Challenging And Rewarding Opportunity

Andrew Hayes, an audit manager from KLR, had a different experience. After ten years at KLR, Andy was hired in January of 2014 as the finance manager for Summit Partners and then promoted to controller for the management company. He spent a total of about two years in the private sector.

“I wasn’t really looking to leave KLR. Summit Partners, a global growth equity and venture capital firm, was a fantastic opportunity in an industry that I enjoyed. I thought if I was going to make the jump to private, now was the time,” said Andy. “It continues to be a great company and its fast-paced and results-driven environment fit my personal style.”

Andy says it was a challenging and rewarding time, working with high-performing people. “Everyone thinks working in the private sector means doing the same thing every day. But, in my case, every day was different,” adds Andy.

With a young son at home, the one thing that Andy was missing was the flexibility of public accounting. He knew KLR was opening its Boston office and needed someone in a leadership role in the audit group there. In addition, he missed the business development opportunities, the interactions with clients, and the forum to build on his personal brand. 

“For me, there was not that much difference working in public accounting vs. the private sector. If people like building their own client base, public is the platform.” says Andy. “The hours were not different either. At Summit Partners, we were always busy, but we were busier for budgeting in the fall and, of course, at the end of each quarter.”

Now, eight months back at KLR, Andy says “I can better relate to my clients having worked on the other side of the table. When clients ask why I came back, I always enjoy talking about the strengths of KLR and the benefits of my profession.”

A Career Path Characterized By Change

Nancy Williams, an audit supervisor at Batchelor Frechette McCrory Michael & Co., bounced from public to private several times. She started in public accounting at BFMM right out of college after interning there. 

“I worked in public accounting for about two years and absolutely hated it. It was a very confusing time, leaving college and going into the workforce. I went to Fleet bank, in the leasing department. I had completed two sections of the CPA exam and decided to continue taking the exam while in the private sector.” During her time at Fleet, she also got her master’s degree in criminology. 

After three years in leasing, she felt bored doing the same thing every day. “I reached out to BFMM and they took me back. A few years later, I had the opportunity to go to the Wyatt Detention Facility.”

_Dataset extract_:
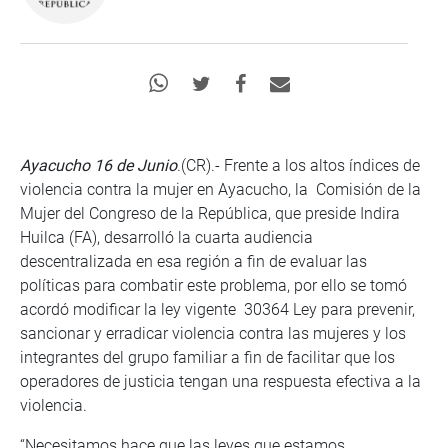
Ayacucho 16 de Junio
.(CR).- Frente a los altos índices de
violencia contra la mujer en Ayacucho, la Comisión de la
Mujer del Congreso de la República, que preside Indira
Huilca (FA), desarrolló la cuarta audiencia
descentralizada en esa región a fin de evaluar las
políticas para combatir este problema, por ello se tomó
acordó modificar la ley vigente 30364 Ley para prevenir,
sancionar y erradicar violencia contra las mujeres y los
integrantes del grupo familiar a fin de facilitar que los
operadores de justicia tengan una respuesta efectiva a la
violencia.
“Necesitamos hace que las leyes que estamos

_What this exercise asks_:
A) Transcribe everything from "Now, eight months" down to "degree in criminology." in the accounting careers piece.
B) Go on with the accounting careers piece, picking up right after its final sentence.

_Results by task_:
A)
Now, eight months back at KLR, Andy says “I can better relate to my clients having worked on the other side of the table. When clients ask why I came back, I always enjoy talking about the strengths of KLR and the benefits of my profession.”

A Career Path Characterized By Change

Nancy Williams, an audit supervisor at Batchelor Frechette McCrory Michael & Co., bounced from public to private several times. She started in public accounting at BFMM right out of college after interning there. 

“I worked in public accounting for about two years and absolutely hated it. It was a very confusing time, leaving college and going into the workforce. I went to Fleet bank, in the leasing department. I had completed two sections of the CPA exam and decided to continue taking the exam while in the private sector.” During her time at Fleet, she also got her master’s degree in criminology.

B)
Nancy describes “the jail” as her dream job; it offered the chance to merge her experience in accounting and criminology.  However, there was a lot of “politics” and things were chaotic. Her job actually ended when she was out on leave.

Nancy did some stints in nonprofits and ended up as the controller for a general contractor. “It was all very by-the-book and I was looking for something with a little more flexibility.” Also, at times she found she was working “solo” and missed having colleagues with whom to share ideas.  

I did not think I could ask to come back to BFMM -- yet again, -- but managing partner Ned McCrory personally reached out to me.” She has now been at BFMM for almost five years.

“It does give you a different sense of how to do your job, having been in the private sector. I have much more appreciation for my clients; they are super busy and are not just there for you all the time,” explains Nancy. “At BFMM, I enjoy working with different people every day … and not always being in the same place.”

Nancy reports that there have been several people who have left and come back to BFMM  but “as far as coming back three times, I am the only one. Mine is not your average career experience but I am very appreciative of the opportunities.”

With membership comprised of approximately 75% of licensed CPAs in the state, the Society reports a 60-40% split of public-private sector members. Moving between the public and private sector can certainly provide a unique set of experiences for anyone considering a change. One thing is for certain: It is vital to maintain your existing relationships! You never know when they may be pivotal to the next step in your career path.